• [COLLECTED DATA]:
☆ ☆ ☆ ☆

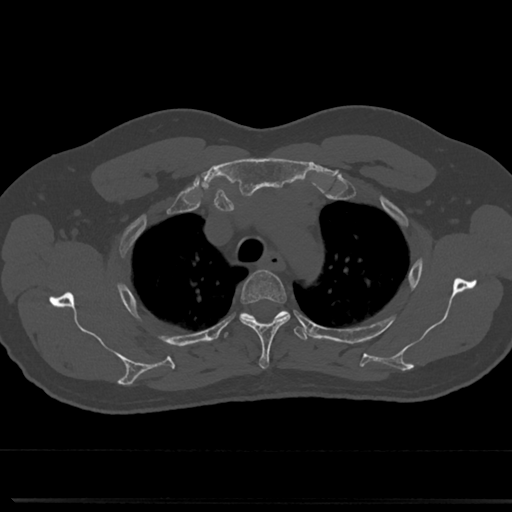
CT including the spine, one axial slice; reconstruction kernel Br40s/3; 120 kVp; bone window (W 1800 / L 400 HU); 512 × 512 image matrix. Patient: male, 61 years. From the clinical record (not read from this slice): primary cancer: prostate.
Annotated regions visible in this slice (semi-automatic segmentation, software-assisted and operator-edited):
- T3 vertebra: bounding box [x1, y1, x2, y2] px = [239, 271, 290, 370]
- T4 vertebra: [221, 309, 309, 344]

☆ ☆ ☆ ☆

• [WORK TO COMPLETE]:
Would you transcribe exactly the lines from the one containing "- T3 vertebra: bounding" to the end of the material, and leave out the rest?

• [WRITTEN RESPONSE]:
- T3 vertebra: bounding box [x1, y1, x2, y2] px = [239, 271, 290, 370]
- T4 vertebra: [221, 309, 309, 344]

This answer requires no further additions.